Document section:

────────

These are the key concepts you need to understand to accurately answer the question.

Spring Constant
When dealing with springs, the spring constant is a fundamental concept. It tells us how stiff or stretchy a spring is. According to Hooke's Law, the force needed to compress or extend a spring is proportional to the distance it is stretched or compressed.
  • The formula for Hooke's Law is: \( F = kx \), where \( F \) is the force applied, \( k \) is the spring constant, and \( x \) is the displacement.
  • The spring constant \( k \) is measured in Newtons per meter (N/m).
  • A larger \( k \) value means a stiffer spring that requires more force to compress or extend.

In our problem, the spring constant is calculated using the force exerted by a person's weight and the displacement of the spring. This calculation helps us determine how easily a spring is compressed under a given force. Understanding this lets us predict how a spring will behave under different forces.
Force and Displacement
Force and displacement in the context of springs are closely related. The displacement is the amount the spring is compressed or extended from its rest position.

────────

Extracted data:
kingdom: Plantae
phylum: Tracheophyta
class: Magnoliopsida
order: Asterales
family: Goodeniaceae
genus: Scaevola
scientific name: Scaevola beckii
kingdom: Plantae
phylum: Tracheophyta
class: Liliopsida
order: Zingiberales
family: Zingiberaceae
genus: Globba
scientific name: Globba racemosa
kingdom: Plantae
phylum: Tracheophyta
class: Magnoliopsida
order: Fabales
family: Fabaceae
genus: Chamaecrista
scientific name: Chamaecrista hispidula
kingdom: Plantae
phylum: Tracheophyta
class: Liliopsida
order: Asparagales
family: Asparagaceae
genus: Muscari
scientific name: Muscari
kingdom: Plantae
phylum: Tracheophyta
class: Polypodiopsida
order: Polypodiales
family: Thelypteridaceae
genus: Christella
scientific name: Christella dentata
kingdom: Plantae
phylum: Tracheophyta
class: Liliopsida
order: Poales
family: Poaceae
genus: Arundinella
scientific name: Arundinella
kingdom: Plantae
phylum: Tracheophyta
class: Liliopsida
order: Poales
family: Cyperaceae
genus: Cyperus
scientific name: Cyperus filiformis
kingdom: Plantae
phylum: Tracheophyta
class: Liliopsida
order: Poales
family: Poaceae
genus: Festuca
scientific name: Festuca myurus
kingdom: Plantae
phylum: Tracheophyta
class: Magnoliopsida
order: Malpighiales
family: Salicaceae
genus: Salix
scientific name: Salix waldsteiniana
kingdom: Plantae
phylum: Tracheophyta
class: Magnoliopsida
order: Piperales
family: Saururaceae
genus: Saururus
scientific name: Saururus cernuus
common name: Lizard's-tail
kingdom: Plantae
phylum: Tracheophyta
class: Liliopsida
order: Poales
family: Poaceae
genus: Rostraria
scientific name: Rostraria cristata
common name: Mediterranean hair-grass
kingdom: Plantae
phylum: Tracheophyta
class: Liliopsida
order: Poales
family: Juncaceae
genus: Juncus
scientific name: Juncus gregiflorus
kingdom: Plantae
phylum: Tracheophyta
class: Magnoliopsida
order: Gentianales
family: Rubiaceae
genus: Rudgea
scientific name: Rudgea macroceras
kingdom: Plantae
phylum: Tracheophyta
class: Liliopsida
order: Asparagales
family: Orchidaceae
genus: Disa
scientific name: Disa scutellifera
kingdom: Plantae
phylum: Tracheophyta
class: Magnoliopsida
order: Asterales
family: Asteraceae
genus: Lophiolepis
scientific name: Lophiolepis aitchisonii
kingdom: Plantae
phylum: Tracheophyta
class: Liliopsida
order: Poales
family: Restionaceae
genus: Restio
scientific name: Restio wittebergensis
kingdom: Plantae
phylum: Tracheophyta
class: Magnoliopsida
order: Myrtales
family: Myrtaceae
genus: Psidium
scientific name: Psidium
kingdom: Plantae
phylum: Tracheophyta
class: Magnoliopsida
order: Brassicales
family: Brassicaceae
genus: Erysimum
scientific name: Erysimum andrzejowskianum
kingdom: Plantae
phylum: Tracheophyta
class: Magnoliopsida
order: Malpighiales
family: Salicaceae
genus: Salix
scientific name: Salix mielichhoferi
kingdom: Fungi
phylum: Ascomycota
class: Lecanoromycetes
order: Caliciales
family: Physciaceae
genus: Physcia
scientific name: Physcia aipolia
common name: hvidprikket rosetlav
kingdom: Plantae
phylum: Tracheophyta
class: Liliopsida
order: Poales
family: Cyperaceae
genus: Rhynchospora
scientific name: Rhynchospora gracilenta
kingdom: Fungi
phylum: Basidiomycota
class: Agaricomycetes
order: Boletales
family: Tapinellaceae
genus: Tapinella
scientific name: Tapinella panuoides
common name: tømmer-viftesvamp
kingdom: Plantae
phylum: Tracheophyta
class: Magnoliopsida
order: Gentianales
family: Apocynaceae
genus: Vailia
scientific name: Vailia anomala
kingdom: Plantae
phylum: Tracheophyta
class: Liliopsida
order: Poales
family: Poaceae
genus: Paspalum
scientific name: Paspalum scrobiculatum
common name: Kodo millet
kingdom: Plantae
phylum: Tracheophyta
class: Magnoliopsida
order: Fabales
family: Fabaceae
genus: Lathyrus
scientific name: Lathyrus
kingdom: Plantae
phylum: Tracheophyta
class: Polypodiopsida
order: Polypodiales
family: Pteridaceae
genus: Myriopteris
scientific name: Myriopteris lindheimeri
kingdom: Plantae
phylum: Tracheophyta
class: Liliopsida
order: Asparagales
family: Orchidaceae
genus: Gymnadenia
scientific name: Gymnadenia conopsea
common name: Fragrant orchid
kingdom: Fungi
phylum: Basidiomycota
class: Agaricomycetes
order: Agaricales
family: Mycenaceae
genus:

────────

Reproduce the passage on the spring constant and Hooke's Law word for word, from its first line to its last.

Output of the task:
These are the key concepts you need to understand to accurately answer the question.

Spring Constant
When dealing with springs, the spring constant is a fundamental concept. It tells us how stiff or stretchy a spring is. According to Hooke's Law, the force needed to compress or extend a spring is proportional to the distance it is stretched or compressed.
  • The formula for Hooke's Law is: \( F = kx \), where \( F \) is the force applied, \( k \) is the spring constant, and \( x \) is the displacement.
  • The spring constant \( k \) is measured in Newtons per meter (N/m).
  • A larger \( k \) value means a stiffer spring that requires more force to compress or extend.

In our problem, the spring constant is calculated using the force exerted by a person's weight and the displacement of the spring. This calculation helps us determine how easily a spring is compressed under a given force. Understanding this lets us predict how a spring will behave under different forces.
Force and Displacement
Force and displacement in the context of springs are closely related. The displacement is the amount the spring is compressed or extended from its rest position.